A forest has been felled to feed the DFFE fax machines. Each day announcements of new task forces, new consultation groups, new appointments, new guidelines, new summits, new deals, and good intentions have issued forth.

In the first week, Professor Michael Barber moved from London University’s Institute of Education right into the heart of the DFEE, as head of its Standards and Effectiveness Unit. A month later, a National Schools Standards Task Force was announced with David Blunkett in the chair, and the unlikely combination of Chris Woodhead, chief inspector, and his arch-critic, Tim Brighouse, chief education officer of Birmingham, as vice-chairs.

On May 13, the Government made live-or-die targets for literacy and numeracy (by 2002, 80 per cent of 11-year-olds will reach the appropriate reading standard and 75 per cent of 11-year-olds the standard for maths).

Two-and-a-half weeks into office, Stephen Byers, minister for school standards, came out with all guns blazing, with a list of 18 schools deemed not have to made sufficient progress since failing their inspections.

Two days later, the end of nursery vouchers and the setting up of early-years forums was announced, as was the introduction of the Education Bill to abolish the Assisted Places Scheme and use the money to cut class sizes. This has become the Government’s first piece of legislation on the statute book.

Estelle Morris, education junior minister, has opened new specialist schools, announced education action zones, given details of new indicators for league tables, asked the School Curriculum and Assessment Authority for its interim report on the national curriculum and called for a sharper focus on numeracy and literacy. She, with Mr Byers, has met representatives from all the schools “named and shamed” on Mr Byers’s list.

In mid-June, Hackney was fingered for “voluntary” review by the Office for Standards in Education.
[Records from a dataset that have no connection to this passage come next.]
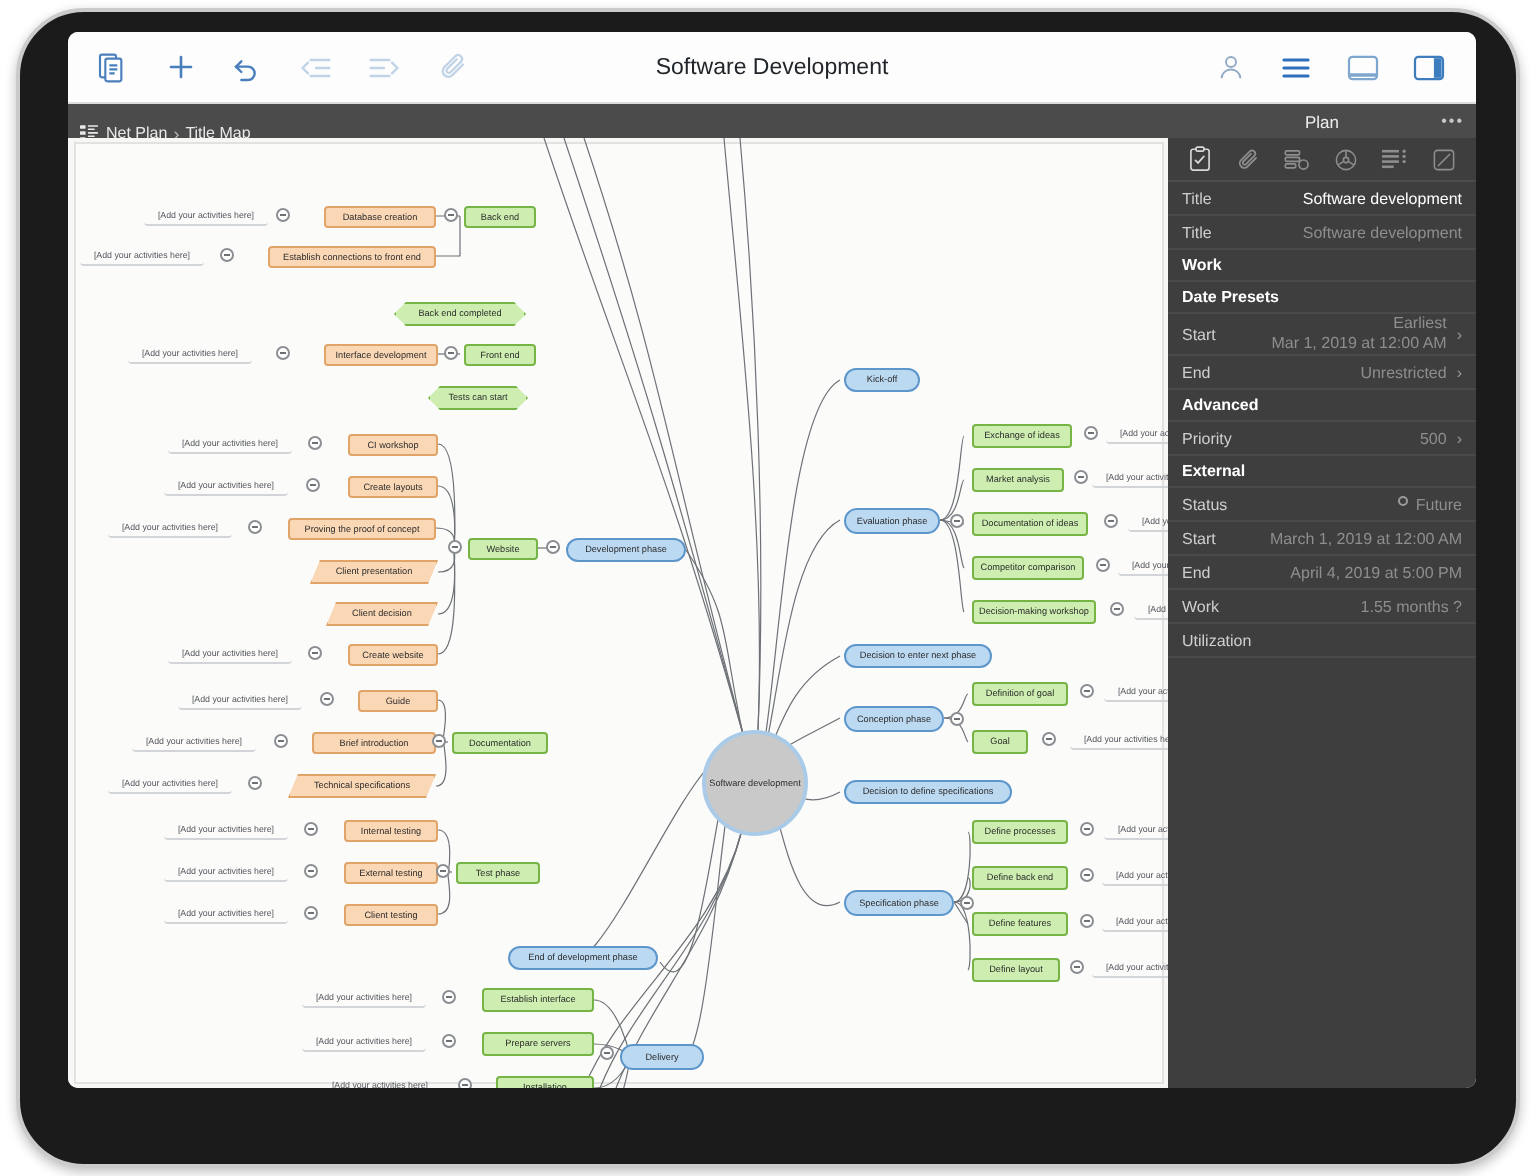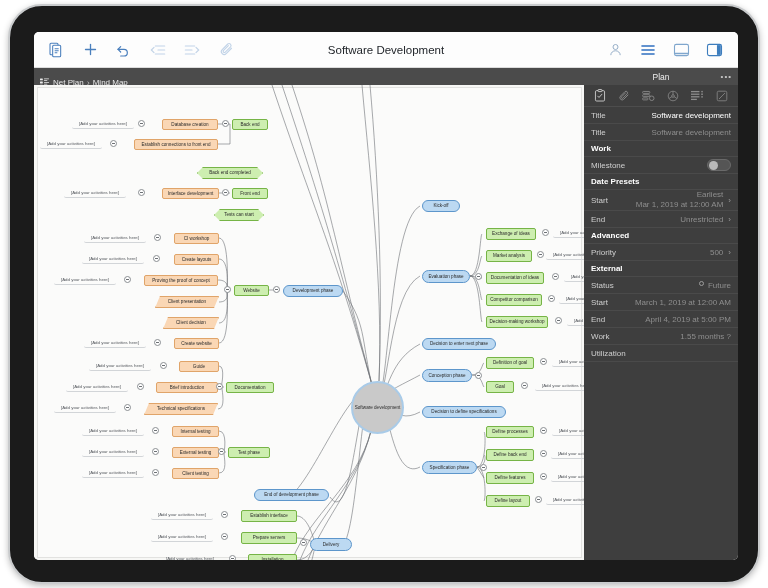"Software Development" #screen { top: 26px -> 10px }
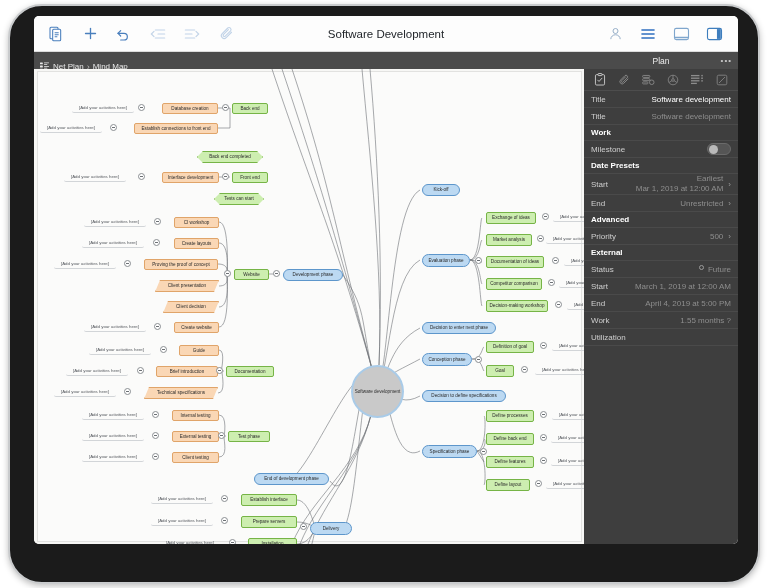"Mind Map" span { text: Mind -> Title }
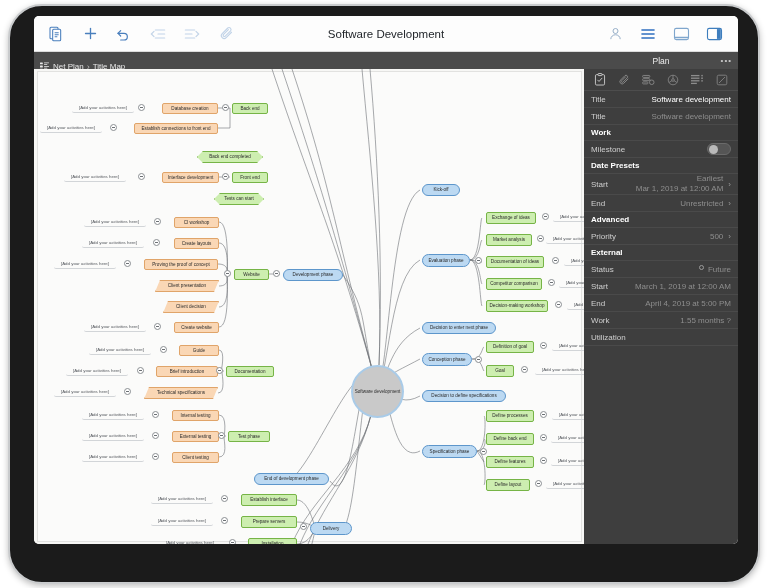"Milestone" div.row { html: <div> <span>Milestone</span> <span> <span></span> </span> </div> -> none }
About the same time minimum nutritional standards for school meals were announced: “The standards will result in healthier food - reducing fat and sugar, increasing vitamin B and mineral intake - which children enjoy eating.”

If Margaret Thatcher earned opprobrium as the milk-snatcher, David Blunkett is just as popular as the chip-nicker. Even he acknowledged his salad lunch and extra homework regime was not making him the nation’s favourite among the young.

A glittering array of new Labour stars have been drafted in as advisers. The new peers, David Puttnam the film maker and the fashionable Helena Kennedy QC, along with the bad boy of pop, Noel Gallagher, seem set to eclipse the likes of the historian Lord Skidelsky, the controversial Sheila Lawlor and curriculum traditionalist John Marks.

The Chancellor’s Budget was good news for the department, with an extra Pounds 2.3 billion won from the Treasury coffers for schools and Pounds 2.5bn from windfall taxes for Welfare to Work.

On the employment front, a New Deal Task Force, managing to combine all the department’s buzz words, chaired by Peter Davis was set up in early June to oversee the Welfare to Work plans. An advisory group on Adult Education and Lifelong Learning had its first meeting in early July.

On June 16, Baroness Blackstone, education minister in the House of Lords announced the rationalisation of examination boards. The long-awaited Dearing review of higher education was published and the Government announced the end of free university places.

Tony Blair said education would be at the heart of his government and the torrent of activity by his education ministers is following that through. However, senior civil servants are concerned the pace may be too fast and ministers too impatient - and not just because the annual cricket match against the Secondary Heads Association had to be cancelled because they were too busy.

A Government which produces a White Paper in haste (on day 67), may repent at leisure, they warn. The technical paper accompanying it is already throwing up devils in the details. The lofty rhetoric of standards, not structures, begins to become less tenable.

As the department’s officials head for the sun, bags packed with Ken Follett novels, they will hope to recharge their batteries. The 100 days following their return are unlikely to be any slower, however.